Because circumventing the software inside your phone that locks it to a
specific carrier falls under copyright legislation, and the library of
congress can apparently make some broad rulings about when copyright
rules apply - and when they don't.


There is also the principle of first sale at work here. You *own* the
book you bought and can sell it and your license to its copyright at
any time, to anyone. You can also scribble in it at any time.

I'm probably one of the biggest proponents of intellectual property
there is, but this is a simple give away to big business.

This is mostly aimed at literally crushing the used phone market.
They want you to use your phone until the contract is out and trade
it in on a newer phone with a new contract.


New phones cost the service providers money - because they have to
subsidize the cost (to the tune of hundreds of dollars, some times up to
$650 for iPhone).
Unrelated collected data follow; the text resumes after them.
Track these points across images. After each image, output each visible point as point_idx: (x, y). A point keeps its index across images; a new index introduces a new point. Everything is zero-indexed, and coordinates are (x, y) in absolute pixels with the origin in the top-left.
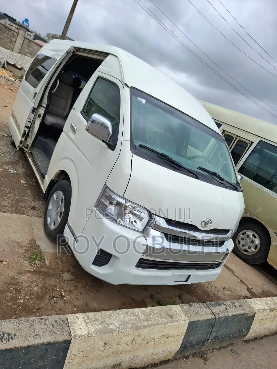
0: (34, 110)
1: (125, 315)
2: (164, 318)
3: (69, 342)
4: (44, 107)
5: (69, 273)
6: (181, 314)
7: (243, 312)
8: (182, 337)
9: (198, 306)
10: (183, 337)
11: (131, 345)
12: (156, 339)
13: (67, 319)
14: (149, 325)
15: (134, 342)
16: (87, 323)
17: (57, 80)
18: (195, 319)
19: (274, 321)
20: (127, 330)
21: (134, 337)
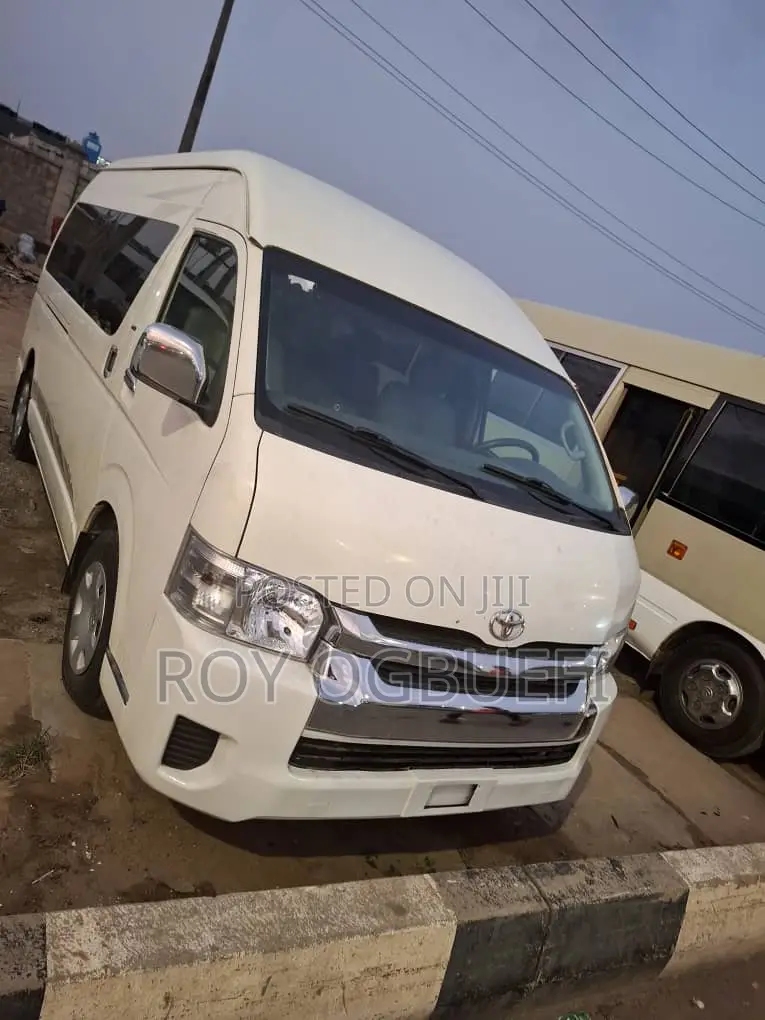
1: (245, 909)
2: (375, 916)
3: (38, 996)
6: (435, 902)
7: (645, 890)
8: (441, 974)
9: (496, 876)
10: (444, 971)
11: (261, 1002)
12: (346, 979)
13: (44, 927)
14: (319, 935)
15: (270, 992)
16: (108, 938)
18: (482, 914)
19: (754, 914)
20: (243, 953)
21: (268, 976)
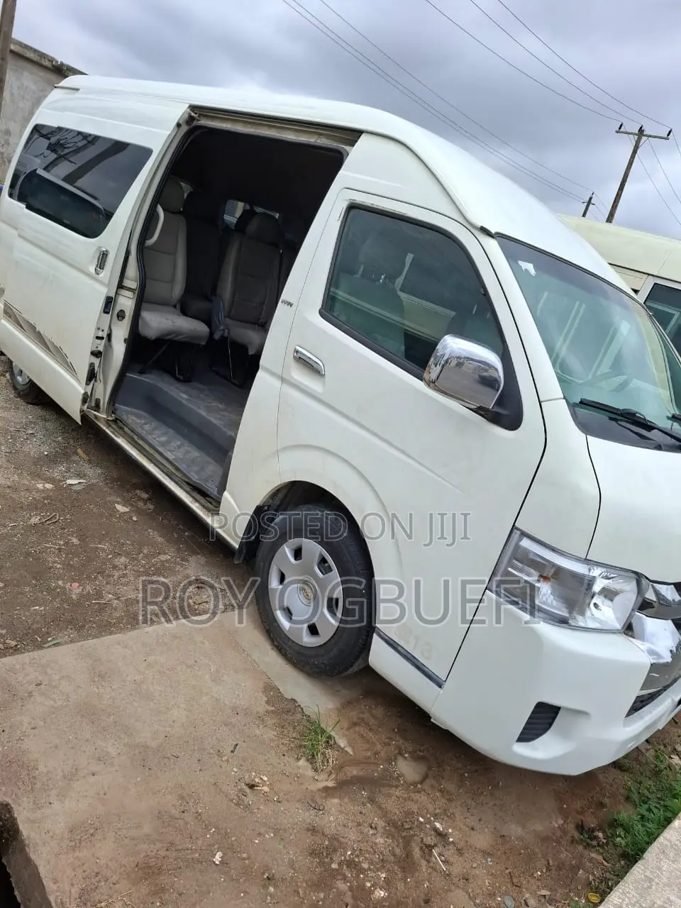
0: (109, 303)
4: (130, 289)
5: (405, 758)
17: (156, 206)
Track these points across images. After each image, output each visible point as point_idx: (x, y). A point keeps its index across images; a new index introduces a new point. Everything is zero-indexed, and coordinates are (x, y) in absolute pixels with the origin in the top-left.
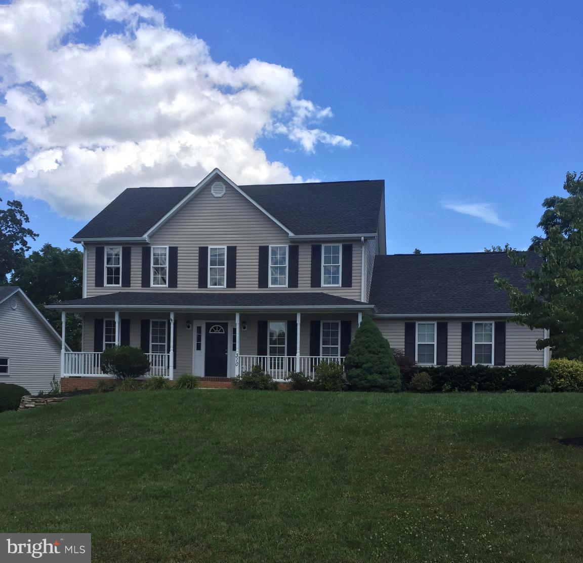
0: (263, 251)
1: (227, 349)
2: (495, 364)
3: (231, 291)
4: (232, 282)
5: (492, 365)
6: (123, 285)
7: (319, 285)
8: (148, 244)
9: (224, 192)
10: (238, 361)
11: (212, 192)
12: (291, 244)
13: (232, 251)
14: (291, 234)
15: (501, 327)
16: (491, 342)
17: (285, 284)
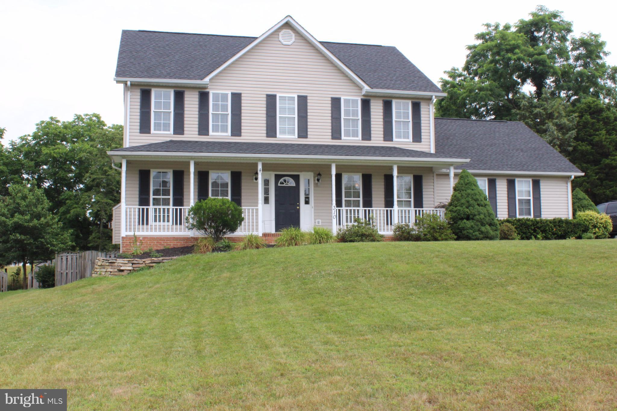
0: (336, 103)
1: (299, 202)
2: (534, 217)
3: (303, 141)
4: (303, 132)
5: (532, 217)
6: (175, 133)
7: (391, 140)
9: (293, 40)
10: (335, 214)
11: (280, 39)
12: (363, 97)
13: (303, 101)
15: (536, 184)
16: (530, 196)
17: (357, 137)
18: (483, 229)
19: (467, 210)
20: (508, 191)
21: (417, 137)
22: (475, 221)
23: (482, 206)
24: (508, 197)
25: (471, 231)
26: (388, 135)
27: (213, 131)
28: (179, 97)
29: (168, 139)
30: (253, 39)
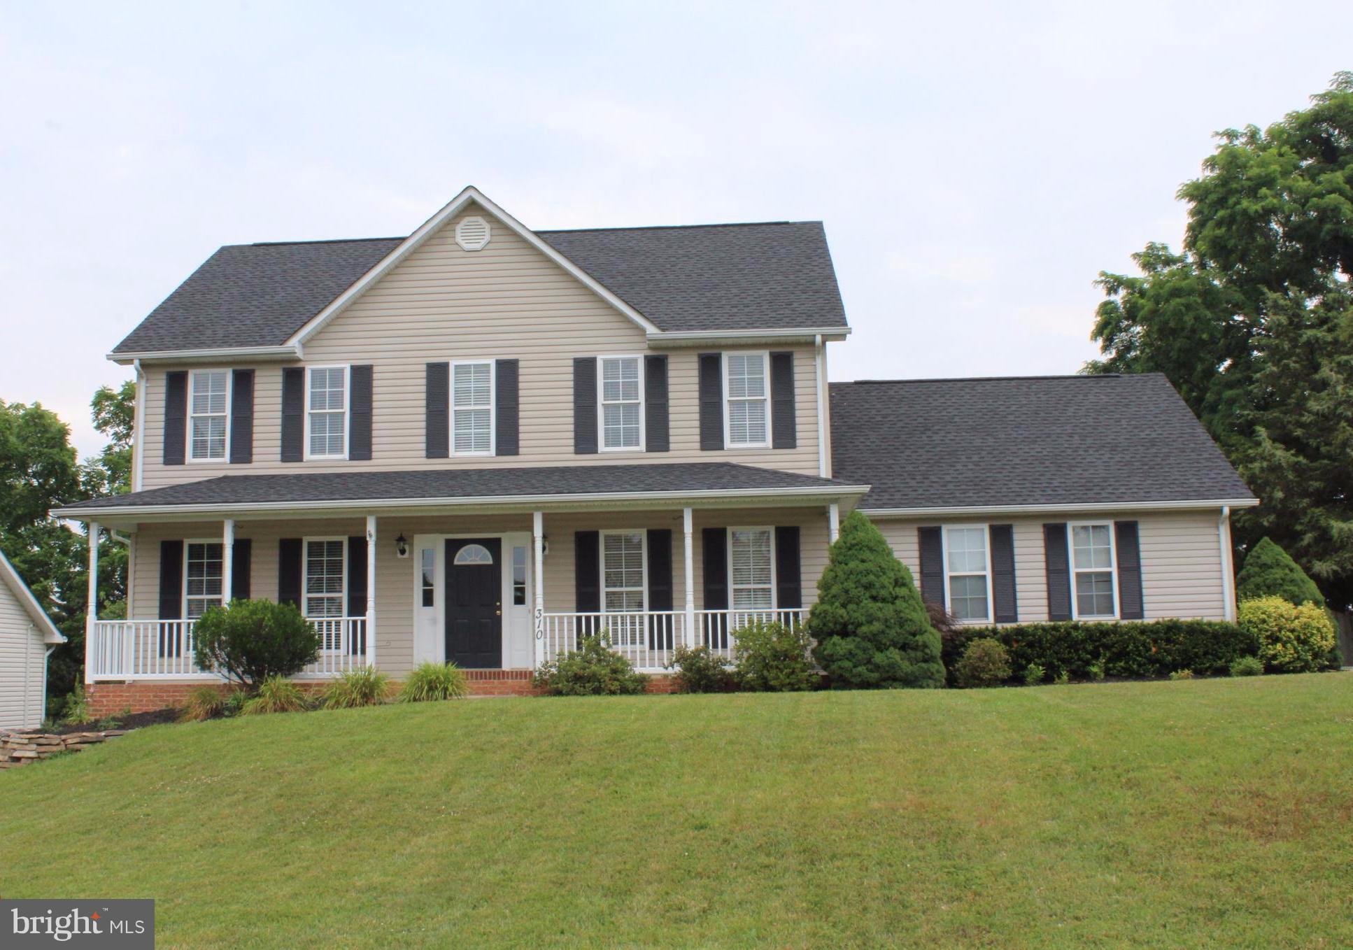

I'm sure they'd rather not have to do that.


No, they rather like the situation. They *do* recover their
investment with a rather large profit. Though this has little (or
nothing) to do with the situation. The issue is unlocking phones
*AFTER* the contract is over. That is, the phone's costs, and profit,
has already been recovered.

Then they crush the old phone.


No, there are lots of used (refurbished) phones that get used in
secondary markets.


This decision dries that market up completely. In fact, this decision
makes your suggestion that the wireless companies don't like the
"subsidy" market model, ridiculous.


Interesting that Apple sells their iPhones unlocked here in Canada.


Sure, but that has nothing to do with the price of china in cuba.

When you've been paying $60 a month on a 2-year contract and were given
a new iPhone when the contract started, of that $60, $20 went to pay for
the phone. After 2 years, you own the phone, and should be able to use
it on any network. But because it's locked to the original carrier,
they expect you'll come back to them after the contract is over and keep
using your 2-year-old phone on their network.


Exactly. However, under this ruling you wouldn't have the right to
unlock your, now paid for, phone and take it to another carrier, or
sell it to someone who would.

You obviously haven't thought this through.